第35話 モモの夜襲!そして、キス

◆ ハルト=アルゼット視点 ◆


辺境伯領へ向かう道のりも長く、日没前に森の中で野営をすることになった。馬車は林間の小さな広場に停まり、夜の帳がゆっくりと落ちる。周囲には焚き火の用意があり、兵士たちや護衛たちが手際よく設営を始めた。


「ふぅ……やっと休めそうね」


レオノーラが杖を背に背負いながら、森の香りを深呼吸する。イフリートの気配が彼女の体内で微かに光り、赤い熱のようなものを放っていた。ボクは剣を横に置き、ゆっくりと座り込む。長い移動で体も重い。
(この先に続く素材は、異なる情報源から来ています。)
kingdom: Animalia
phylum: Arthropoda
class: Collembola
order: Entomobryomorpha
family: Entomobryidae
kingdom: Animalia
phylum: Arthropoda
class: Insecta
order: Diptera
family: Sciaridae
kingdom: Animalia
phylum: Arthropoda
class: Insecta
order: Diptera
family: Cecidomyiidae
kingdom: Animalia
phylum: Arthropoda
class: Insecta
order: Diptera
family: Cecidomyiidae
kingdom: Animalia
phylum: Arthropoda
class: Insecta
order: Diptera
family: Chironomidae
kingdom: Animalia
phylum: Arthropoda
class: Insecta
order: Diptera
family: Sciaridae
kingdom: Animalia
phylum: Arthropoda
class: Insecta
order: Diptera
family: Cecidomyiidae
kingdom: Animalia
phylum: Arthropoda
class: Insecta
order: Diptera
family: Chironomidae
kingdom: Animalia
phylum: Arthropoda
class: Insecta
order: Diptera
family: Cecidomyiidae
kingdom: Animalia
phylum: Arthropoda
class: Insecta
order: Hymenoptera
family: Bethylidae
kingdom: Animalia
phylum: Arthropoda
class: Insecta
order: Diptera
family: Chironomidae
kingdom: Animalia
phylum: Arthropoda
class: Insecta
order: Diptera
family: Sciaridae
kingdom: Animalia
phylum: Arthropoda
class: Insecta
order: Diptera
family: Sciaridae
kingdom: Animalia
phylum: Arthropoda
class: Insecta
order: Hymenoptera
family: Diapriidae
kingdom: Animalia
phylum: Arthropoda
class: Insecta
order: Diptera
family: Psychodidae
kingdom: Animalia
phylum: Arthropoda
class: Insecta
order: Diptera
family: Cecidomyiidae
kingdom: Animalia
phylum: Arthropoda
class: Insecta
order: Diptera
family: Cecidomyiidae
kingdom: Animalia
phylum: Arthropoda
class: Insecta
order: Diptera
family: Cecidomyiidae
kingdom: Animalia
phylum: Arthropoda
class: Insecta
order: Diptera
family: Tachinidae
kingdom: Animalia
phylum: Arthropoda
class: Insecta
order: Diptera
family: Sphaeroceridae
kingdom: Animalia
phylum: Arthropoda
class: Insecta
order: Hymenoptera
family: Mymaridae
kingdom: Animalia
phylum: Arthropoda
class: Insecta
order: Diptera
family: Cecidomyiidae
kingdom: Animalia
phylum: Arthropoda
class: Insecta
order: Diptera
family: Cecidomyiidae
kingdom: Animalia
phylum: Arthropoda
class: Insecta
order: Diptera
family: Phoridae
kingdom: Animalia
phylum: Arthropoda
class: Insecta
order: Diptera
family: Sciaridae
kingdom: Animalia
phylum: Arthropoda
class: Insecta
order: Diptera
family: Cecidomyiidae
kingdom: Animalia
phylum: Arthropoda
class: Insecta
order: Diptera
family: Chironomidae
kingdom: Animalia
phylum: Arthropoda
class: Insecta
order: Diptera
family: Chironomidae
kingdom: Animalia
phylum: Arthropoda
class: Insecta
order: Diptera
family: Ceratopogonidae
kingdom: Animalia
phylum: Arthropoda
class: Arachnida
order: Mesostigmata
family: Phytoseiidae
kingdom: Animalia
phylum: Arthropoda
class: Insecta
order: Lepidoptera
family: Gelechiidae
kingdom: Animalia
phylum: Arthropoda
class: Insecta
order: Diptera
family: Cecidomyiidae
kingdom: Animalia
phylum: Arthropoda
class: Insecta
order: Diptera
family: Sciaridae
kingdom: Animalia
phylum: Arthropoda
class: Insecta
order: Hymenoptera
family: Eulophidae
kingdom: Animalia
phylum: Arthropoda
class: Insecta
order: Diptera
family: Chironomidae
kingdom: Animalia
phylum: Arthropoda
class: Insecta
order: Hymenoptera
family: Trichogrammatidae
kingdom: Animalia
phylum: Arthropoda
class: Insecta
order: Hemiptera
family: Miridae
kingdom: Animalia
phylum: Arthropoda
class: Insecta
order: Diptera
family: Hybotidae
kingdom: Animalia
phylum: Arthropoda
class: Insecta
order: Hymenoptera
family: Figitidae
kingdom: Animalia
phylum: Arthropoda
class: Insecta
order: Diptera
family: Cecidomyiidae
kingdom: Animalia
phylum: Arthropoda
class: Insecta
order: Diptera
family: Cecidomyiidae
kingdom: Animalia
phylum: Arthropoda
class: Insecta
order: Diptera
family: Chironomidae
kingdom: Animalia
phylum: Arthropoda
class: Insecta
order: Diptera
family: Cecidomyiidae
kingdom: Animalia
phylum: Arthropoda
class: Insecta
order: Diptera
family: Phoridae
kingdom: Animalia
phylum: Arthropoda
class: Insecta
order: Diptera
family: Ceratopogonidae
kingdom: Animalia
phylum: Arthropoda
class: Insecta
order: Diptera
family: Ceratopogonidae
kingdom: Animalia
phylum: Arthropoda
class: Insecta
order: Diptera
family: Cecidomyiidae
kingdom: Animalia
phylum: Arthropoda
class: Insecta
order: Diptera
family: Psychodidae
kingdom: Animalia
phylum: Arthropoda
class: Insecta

下級生のモモとフェリクスも荷物を整理しながら、どこかそわそわしている様子だ。フェリクスはお菓子を取り出してつまみ食いし、モモはそれをたしなめながらも、表情はどこか楽しそうだ。


「さて、今日はここで泊まるわけだな」


ボクが小声でつぶやくと、レオノーラは肩をすくめる。


「森の夜は静かだけど、油断はできないわね。精霊の気配も少し不安定だし」


夜も更け、皆が寝床に就く時間になった。馬車の一部を囲んで簡易的な寝床が作られ、ボクは剣を手元に置きながら横になる。レオノーラはすぐ隣で、イフリートを体内に宿したまま、火を絶やさぬように手元で魔力を回している。


「ハルト……?」


寝入りばな、暗がりの中でモモの小さな声が聞こえた。


「……ん?」


何事かと目を開けると、モモがこちらに近づいてきた。どうやらボクの寝込みを狙って何かを仕掛けようとしているらしい。あの真剣な顔と少し赤くなる頬は……たしかに狙っている。


「……モモ、まさか……」


しかし、その瞬間――モモの足がボクの寝床ではなく、隣の方、つまりフェリクスの寝ている場所に踏み込んでいることに気付いた。


「え……?」


気付いたときには遅く、モモはフェリクスの顔に近づき、抱き寄せる形になってしまった。フェリクスはびっくりして目を見開く。


「ちょ、ちょっと待て! モモ?」


「……あっ!」


モモも目を見開く。手が触れ合う距離で、二人の呼吸が乱れる。次の瞬間、何かが止められず、唇が触れ合ってしまった。


「えっ、えっ……!」


森の夜の静けさの中、二人の小さな動揺が伝わってくる。ボクは思わず目を見開き、布団から起き上がろうとした。


「……なんだ、なんだ! 敵襲か!?」


レオノーラも目を覚まし、杖を手にして立ち上がる。焚き火の明かりが揺れる中、ボクたちは走り寄る。


すると目に入った光景――モモとフェリクスが、まるで世界から二人だけ切り離されたかのように、顔を近づけている。唇が重なり、赤面しながらも互いを見つめ合う姿に、思わず息が詰まる。


「……おいおい……」


ボクもレオノーラも、言葉を失った。レオノーラは額に手を当て、ため息混じりに呆れた声を出す。


「……おいおい、そんなことは屋敷に戻ってからしてくれ……」


「ほんとに、何やってるの、二人とも……!」


モモとフェリクスは互いに赤くなり、唇を離す。目を見開きながらも、まだ手は重ねている。どうやら偶然のキスが二人の距離を縮めてしまったらしい。


「……ふぅ……す、すまない、モモ」


「……い、いいの、フェリクス……」


二人は息を整えつつも、まだ互いを見つめ合っている。その様子は、若干ぎこちなくも、確かに互いを意識している証拠だ。


ボクは深く息をつき、剣を握る手の力を抜く。レオノーラも肩をすくめる。


「……ああもう……」


その後、モモとフェリクスはそれぞれ寝床に戻ることにしたが、視線はまだ互いに絡んでいる。ボクたちは焚き火の周りで、呆れながらも静かに夜を過ごすことになった。森の中、異常な魔力もなく、ただ静かな夜の帳が降りる。


「……次からは、寝床の位置を間違えないようにしろよ、フェリクス」


ボクが小声で注意すると、フェリクスは赤面しながら頷く。モモも少し照れながら、うつむいた。レオノーラは杖を手にしたまま、ちらりと二人を見て微笑む。


「……まあ、これも若さの冒険、かしらね」


森の夜は穏やかに、しかし少し騒がしいまま過ぎていく。ボクは剣を抱き、焚き火の温もりに耳を澄ませながら、奇妙な充実感を覚えていた――仲間たちとの旅は、まだまだこれからだ。